◆ **Task requirements**: Copy each line of the data below exactly, leaving out pictures.
──────── Supplied material ────────
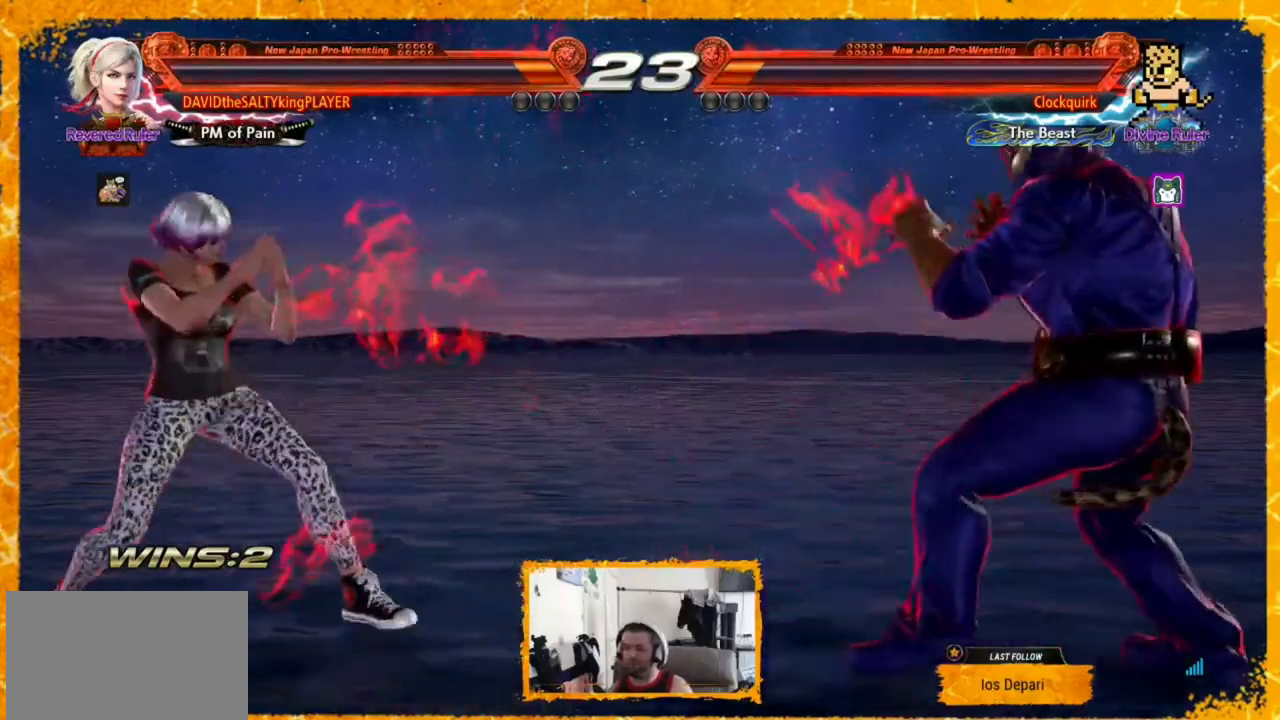
{"dt_ms": 480, "buttons": ["DPAD_LEFT"], "events": [[40, "DPAD_LEFT", "up"], [120, "DPAD_LEFT", "down"], [160, "DPAD_LEFT", "up"], [240, "DPAD_LEFT", "down"], [280, "DPAD_LEFT", "up"], [320, "DPAD_LEFT", "down"], [360, "DPAD_LEFT", "up"], [400, "DPAD_RIGHT", "down"], [440, "DPAD_RIGHT", "up"], [480, "DPAD_LEFT", "down"]]}
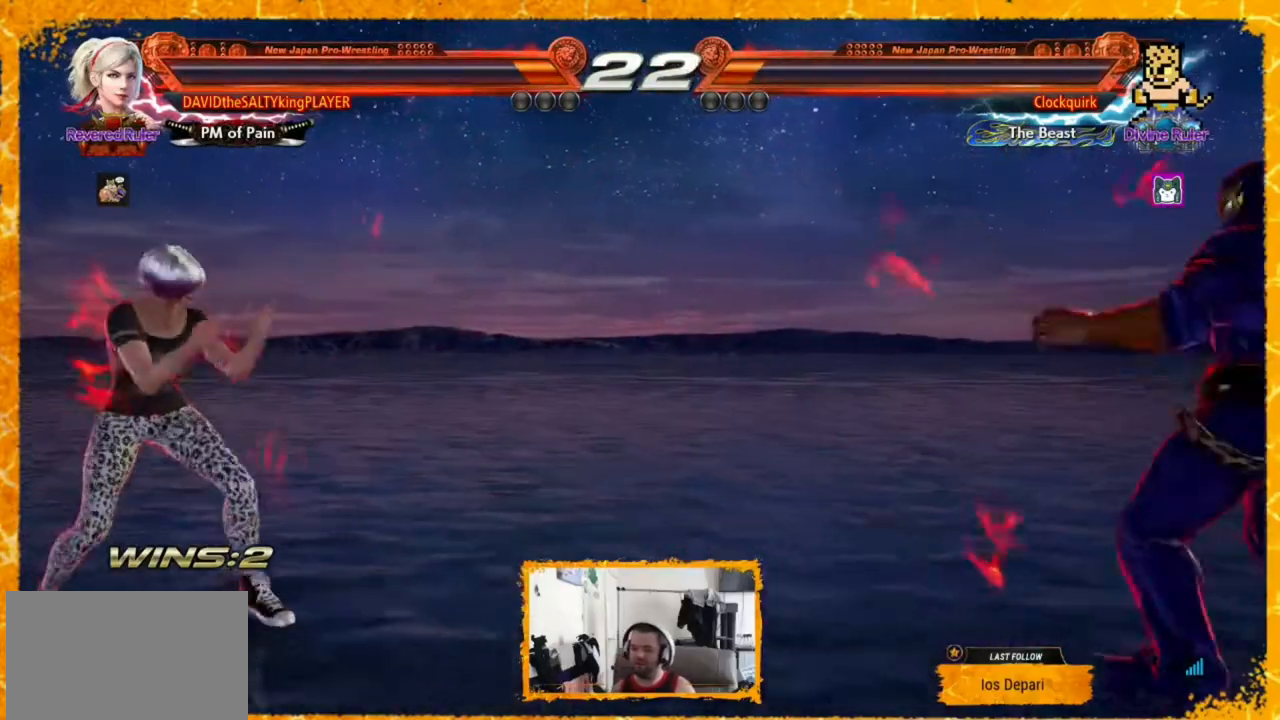
{"dt_ms": 520, "buttons": ["DPAD_LEFT"], "events": [[160, "DPAD_LEFT", "up"], [200, "DPAD_DOWN", "down"], [280, "DPAD_DOWN", "up"], [360, "DPAD_LEFT", "down"], [440, "DPAD_LEFT", "up"], [520, "DPAD_LEFT", "down"]]}
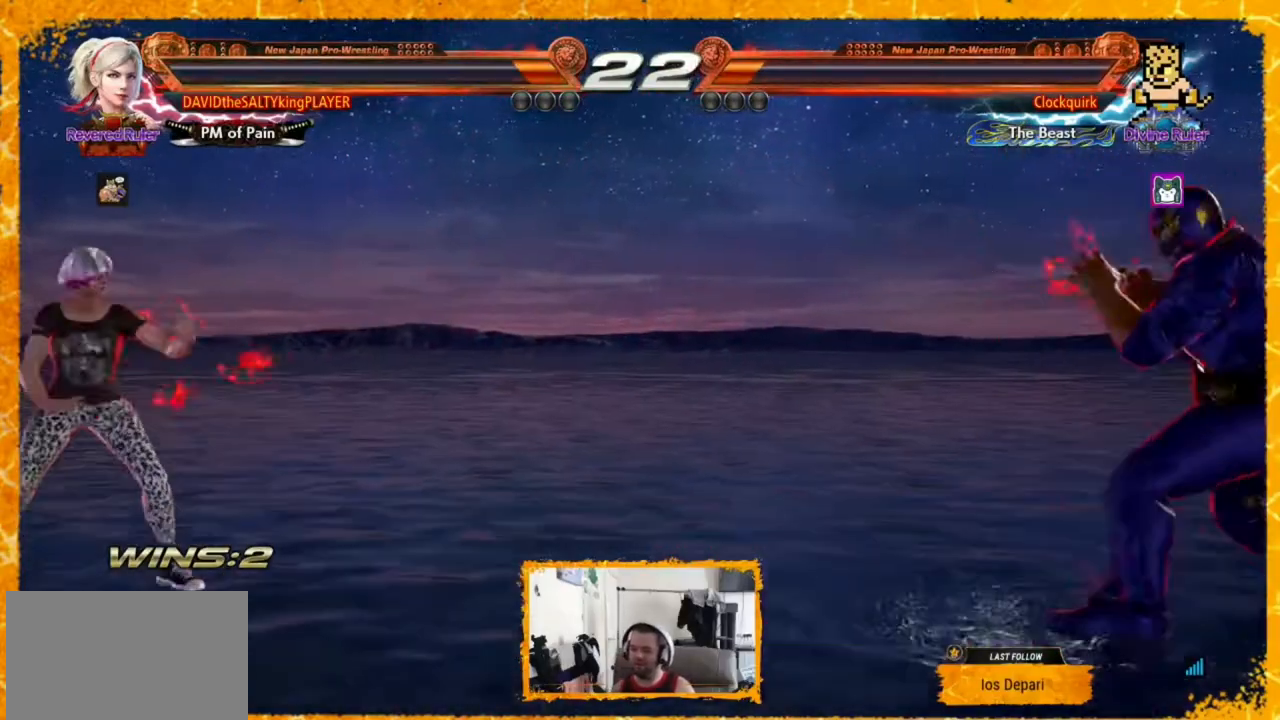
{"dt_ms": 480, "buttons": [], "events": [[120, "DPAD_LEFT", "up"], [160, "DPAD_RIGHT", "down"], [200, "DPAD_RIGHT", "up"], [240, "DPAD_RIGHT", "down"], [360, "DPAD_RIGHT", "up"], [440, "DPAD_RIGHT", "down"], [480, "DPAD_RIGHT", "up"]]}
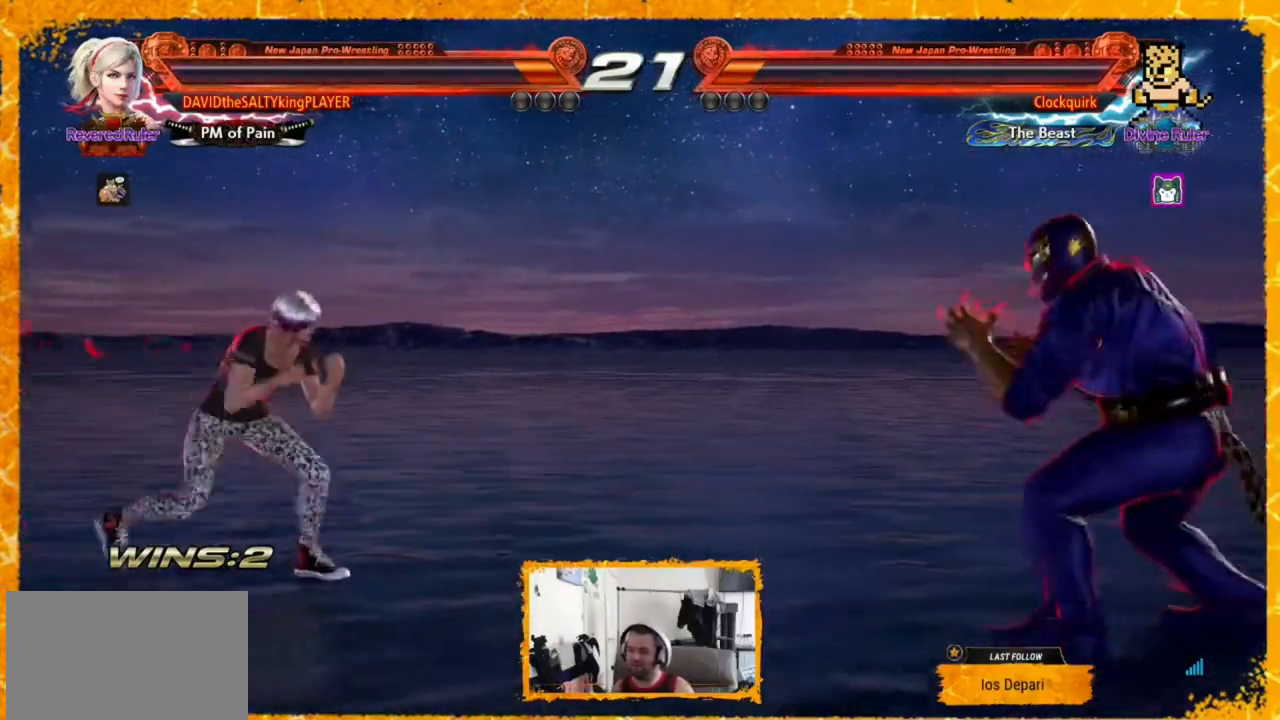
{"dt_ms": 520, "buttons": ["DPAD_RIGHT"], "events": [[40, "DPAD_LEFT", "down"], [200, "DPAD_LEFT", "up"], [280, "DPAD_LEFT", "down"], [360, "DPAD_LEFT", "up"], [400, "DPAD_RIGHT", "down"], [440, "DPAD_RIGHT", "up"], [520, "DPAD_RIGHT", "down"]]}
────────
◆ **Solution to this exercise**:
{"dt_ms": 480, "buttons": ["DPAD_LEFT"], "events": [[40, "DPAD_LEFT", "up"], [120, "DPAD_LEFT", "down"], [160, "DPAD_LEFT", "up"], [240, "DPAD_LEFT", "down"], [280, "DPAD_LEFT", "up"], [320, "DPAD_LEFT", "down"], [360, "DPAD_LEFT", "up"], [400, "DPAD_RIGHT", "down"], [440, "DPAD_RIGHT", "up"], [480, "DPAD_LEFT", "down"]]}
{"dt_ms": 520, "buttons": ["DPAD_LEFT"], "events": [[160, "DPAD_LEFT", "up"], [200, "DPAD_DOWN", "down"], [280, "DPAD_DOWN", "up"], [360, "DPAD_LEFT", "down"], [440, "DPAD_LEFT", "up"], [520, "DPAD_LEFT", "down"]]}
{"dt_ms": 480, "buttons": [], "events": [[120, "DPAD_LEFT", "up"], [160, "DPAD_RIGHT", "down"], [200, "DPAD_RIGHT", "up"], [240, "DPAD_RIGHT", "down"], [360, "DPAD_RIGHT", "up"], [440, "DPAD_RIGHT", "down"], [480, "DPAD_RIGHT", "up"]]}
{"dt_ms": 520, "buttons": ["DPAD_RIGHT"], "events": [[40, "DPAD_LEFT", "down"], [200, "DPAD_LEFT", "up"], [280, "DPAD_LEFT", "down"], [360, "DPAD_LEFT", "up"], [400, "DPAD_RIGHT", "down"], [440, "DPAD_RIGHT", "up"], [520, "DPAD_RIGHT", "down"]]}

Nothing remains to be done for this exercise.